Provided text:
============================================================

Table 2. Common control parameters.

TABLE 3

Table 3. Subject-specific stimulation parameters.

During experiment, the subject sat on a chair and wore FEXO Knee on the leg, two-channel FES surface electrodes were placed over the anterior and posterior thigh, targeting two muscle groups (quadriceps and hamstrings), as shown in Figure 3. The subject was told not to perform any voluntary movements during the experimental procedure.

FIGURE 3

Figure 3. Experimental setup of hybrid FES-exoskeleton rehabilitation system (FEXO Knee). A paralyzed patient (P3) wearing FEXO Knee was taking experiment, where outer shell of exoskeleton held the shank, and FES electrodes were attached to skin over targeted muscles (quadriceps and hamstrings).

The evaluation experiments were designed to assess the cooperative control performance of FEXO Knee under different FES levels. The purpose is to check if exoskeleton can provide the proper assistive torque for knee joint if FES makes different contribution. The experimental protocol is shown in Figure 4. In the experiments, each subject accomplished three sessions according to the FES level based on distribution gain (δ_FES). The distribution gain was arbitrarily chosen as δ_FES = 0.3, 0.5, 0.7, meaning that the torque provided by FES accounted for 30, 50, and 70% of the total joint torque. In each session, the reference trajectories generated by the CPG module provided three kinds of motion patterns: Pattern 1–movement frequency 0.3 Hz and maximum angular amplitude ±25°; Pattern 2–movement frequency 0.3 Hz and maximum angular amplitude ±30°; Pattern 3–movement frequency 0.5 Hz and maximum angular amplitude ±30°. There were breaks between the sessions for the subjects to rest. For healthy subjects, each motion pattern continued for 120 s. Considering the lower endurance of paralyzed patients, their experimental duration was a little shorter. The whole procedure of the experiments was carried out by the control software of FEXO Knee. During the steady state of evaluation experiments, no subjects reported confliction or disturbance between leg and exoskeleton using the FEXO Knee system.

FIGURE 4

Figure 4. Experimental protocol. Three sessions with different FES levels were conducted, and each session had three motion patterns.

3.3. Data Processing and Results

First of all, to obtain an intuitive view of the testing performance on FEXO Knee, arbitrarily the joint trajectories of the patient P2 during overall experimental procedure were presented in Figure 5. The good tracking performance between desired trajectory and actual knee joint angle is clearly observed. Especially, the trajectory is smooth and stable even during the transition periods between different motion patterns, which should be attributed to the merits of CPG.

FIGURE 5

Figure 5. Trajectory tracking of P2 during the overall experimental procedure. For each subfigure, the x axis is time and the y axis is joint angle. The whole evaluation experiment contained three sessions determined by FES levels, and for each session, subjects underwent a continuous procedure including three kinds of motion patterns. The dashed lines represent desired trajectories and solid lines represent actual joint angle.

To watch the performance including trajectories, torques, and controlled variables of FES in detail, the related real-time data of the healthy subject H3 under motion pattern 1 with the FES distribution gain at 0.3 were arbitrarily selected to show in Figure 6. We can see that the tracking performance is satisfactory, and the assistive effect of the knee exoskeleton (mutual torque) matches the desired values well. It demonstrates the efficiency of FEXO Knee, which can distribute the torque upon any requirements and keep FES-induced muscles and the exoskeleton work in a synchronized manner.

============================================================

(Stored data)
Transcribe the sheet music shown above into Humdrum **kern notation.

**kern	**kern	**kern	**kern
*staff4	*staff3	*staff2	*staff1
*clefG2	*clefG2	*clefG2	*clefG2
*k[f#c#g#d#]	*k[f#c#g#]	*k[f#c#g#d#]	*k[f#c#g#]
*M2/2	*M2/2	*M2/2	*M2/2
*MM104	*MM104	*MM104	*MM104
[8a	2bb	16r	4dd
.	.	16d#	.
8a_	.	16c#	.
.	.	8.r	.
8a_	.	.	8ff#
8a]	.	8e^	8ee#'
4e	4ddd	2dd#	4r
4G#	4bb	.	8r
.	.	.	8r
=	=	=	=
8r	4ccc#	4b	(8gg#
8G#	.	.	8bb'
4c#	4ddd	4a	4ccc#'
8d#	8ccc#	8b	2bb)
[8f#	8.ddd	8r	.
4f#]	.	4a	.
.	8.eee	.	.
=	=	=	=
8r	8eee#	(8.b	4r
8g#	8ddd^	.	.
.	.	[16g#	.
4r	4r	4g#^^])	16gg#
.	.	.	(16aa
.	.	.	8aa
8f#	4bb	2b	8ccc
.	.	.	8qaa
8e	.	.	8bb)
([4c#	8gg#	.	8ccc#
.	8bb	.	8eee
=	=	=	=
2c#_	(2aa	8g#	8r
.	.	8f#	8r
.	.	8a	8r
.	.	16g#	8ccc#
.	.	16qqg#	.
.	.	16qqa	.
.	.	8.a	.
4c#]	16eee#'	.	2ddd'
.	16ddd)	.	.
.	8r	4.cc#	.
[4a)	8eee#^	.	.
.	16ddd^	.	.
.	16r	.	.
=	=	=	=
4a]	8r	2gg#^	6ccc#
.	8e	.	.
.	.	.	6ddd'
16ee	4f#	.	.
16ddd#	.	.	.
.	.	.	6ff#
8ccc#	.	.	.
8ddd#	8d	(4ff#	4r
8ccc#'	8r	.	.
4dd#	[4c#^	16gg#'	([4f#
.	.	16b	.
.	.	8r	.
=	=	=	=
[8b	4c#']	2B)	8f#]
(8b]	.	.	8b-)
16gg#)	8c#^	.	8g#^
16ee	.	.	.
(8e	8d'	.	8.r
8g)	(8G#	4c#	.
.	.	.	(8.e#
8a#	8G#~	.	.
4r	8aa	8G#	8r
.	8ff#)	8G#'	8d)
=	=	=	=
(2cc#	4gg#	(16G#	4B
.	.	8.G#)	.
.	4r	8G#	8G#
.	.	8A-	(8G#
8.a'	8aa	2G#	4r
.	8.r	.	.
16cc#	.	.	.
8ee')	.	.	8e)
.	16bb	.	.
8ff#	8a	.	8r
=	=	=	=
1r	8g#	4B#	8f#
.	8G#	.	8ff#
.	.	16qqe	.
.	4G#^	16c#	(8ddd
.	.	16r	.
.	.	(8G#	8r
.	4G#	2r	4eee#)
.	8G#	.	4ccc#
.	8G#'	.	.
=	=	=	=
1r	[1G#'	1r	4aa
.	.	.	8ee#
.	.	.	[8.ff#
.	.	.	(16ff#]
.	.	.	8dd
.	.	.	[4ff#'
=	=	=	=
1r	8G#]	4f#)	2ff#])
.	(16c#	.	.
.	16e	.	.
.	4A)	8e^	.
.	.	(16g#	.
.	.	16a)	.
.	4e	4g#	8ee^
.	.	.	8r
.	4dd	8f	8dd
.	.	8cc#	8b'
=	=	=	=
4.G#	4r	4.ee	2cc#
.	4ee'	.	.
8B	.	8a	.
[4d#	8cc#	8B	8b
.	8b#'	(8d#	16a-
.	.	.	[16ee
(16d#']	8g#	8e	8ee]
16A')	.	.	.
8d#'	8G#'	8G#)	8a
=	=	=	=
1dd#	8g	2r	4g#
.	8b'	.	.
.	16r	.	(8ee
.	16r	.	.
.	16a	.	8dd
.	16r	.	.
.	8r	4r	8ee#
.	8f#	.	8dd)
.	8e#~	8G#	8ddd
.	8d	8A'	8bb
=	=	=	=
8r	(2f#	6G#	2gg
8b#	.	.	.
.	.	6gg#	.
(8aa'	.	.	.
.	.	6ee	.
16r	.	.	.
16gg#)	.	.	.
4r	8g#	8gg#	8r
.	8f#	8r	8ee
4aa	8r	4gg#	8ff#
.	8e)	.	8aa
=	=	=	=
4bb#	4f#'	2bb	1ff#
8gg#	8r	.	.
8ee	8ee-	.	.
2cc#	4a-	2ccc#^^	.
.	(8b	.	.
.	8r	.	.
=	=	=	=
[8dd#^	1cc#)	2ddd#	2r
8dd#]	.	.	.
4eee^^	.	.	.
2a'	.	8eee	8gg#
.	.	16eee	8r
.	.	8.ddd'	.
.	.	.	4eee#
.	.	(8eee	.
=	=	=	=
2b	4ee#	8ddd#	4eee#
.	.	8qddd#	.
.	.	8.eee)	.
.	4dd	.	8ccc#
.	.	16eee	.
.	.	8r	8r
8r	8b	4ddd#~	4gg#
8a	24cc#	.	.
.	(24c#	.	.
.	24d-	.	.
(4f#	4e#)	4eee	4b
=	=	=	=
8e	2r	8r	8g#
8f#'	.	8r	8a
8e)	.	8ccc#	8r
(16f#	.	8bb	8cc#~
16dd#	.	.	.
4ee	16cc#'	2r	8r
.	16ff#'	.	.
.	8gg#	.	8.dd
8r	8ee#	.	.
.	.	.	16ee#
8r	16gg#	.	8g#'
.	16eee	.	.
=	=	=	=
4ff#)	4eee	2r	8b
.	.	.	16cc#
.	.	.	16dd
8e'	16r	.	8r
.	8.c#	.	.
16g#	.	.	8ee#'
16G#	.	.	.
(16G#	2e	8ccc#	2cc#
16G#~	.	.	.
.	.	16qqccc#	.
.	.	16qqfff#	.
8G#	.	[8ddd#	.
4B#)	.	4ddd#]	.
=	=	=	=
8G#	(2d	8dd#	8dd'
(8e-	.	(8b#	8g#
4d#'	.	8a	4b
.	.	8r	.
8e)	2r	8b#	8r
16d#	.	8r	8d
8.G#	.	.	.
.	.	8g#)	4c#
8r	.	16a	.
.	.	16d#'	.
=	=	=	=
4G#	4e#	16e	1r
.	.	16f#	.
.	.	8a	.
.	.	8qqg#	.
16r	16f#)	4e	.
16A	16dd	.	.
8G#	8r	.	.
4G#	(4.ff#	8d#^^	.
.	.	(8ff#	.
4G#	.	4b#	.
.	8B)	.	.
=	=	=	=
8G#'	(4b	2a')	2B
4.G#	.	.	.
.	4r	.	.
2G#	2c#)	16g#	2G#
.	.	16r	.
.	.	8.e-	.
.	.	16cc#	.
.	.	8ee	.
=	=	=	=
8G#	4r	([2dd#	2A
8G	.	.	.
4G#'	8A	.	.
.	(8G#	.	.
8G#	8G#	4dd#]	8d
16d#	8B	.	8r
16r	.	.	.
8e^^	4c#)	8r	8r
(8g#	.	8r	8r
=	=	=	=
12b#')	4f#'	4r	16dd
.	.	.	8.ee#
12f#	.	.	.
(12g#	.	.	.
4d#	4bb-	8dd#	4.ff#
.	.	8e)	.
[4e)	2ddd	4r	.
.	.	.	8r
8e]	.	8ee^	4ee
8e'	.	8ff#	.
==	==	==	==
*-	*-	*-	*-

============================================================

What is expected: Quote the FEXO Knee text word for word from "Table 3. Subject-specific" to "(quadriceps and hamstrings).".

Result of this task:
Table 3. Subject-specific stimulation parameters.

During experiment, the subject sat on a chair and wore FEXO Knee on the leg, two-channel FES surface electrodes were placed over the anterior and posterior thigh, targeting two muscle groups (quadriceps and hamstrings), as shown in Figure 3. The subject was told not to perform any voluntary movements during the experimental procedure.

FIGURE 3

Figure 3. Experimental setup of hybrid FES-exoskeleton rehabilitation system (FEXO Knee). A paralyzed patient (P3) wearing FEXO Knee was taking experiment, where outer shell of exoskeleton held the shank, and FES electrodes were attached to skin over targeted muscles (quadriceps and hamstrings).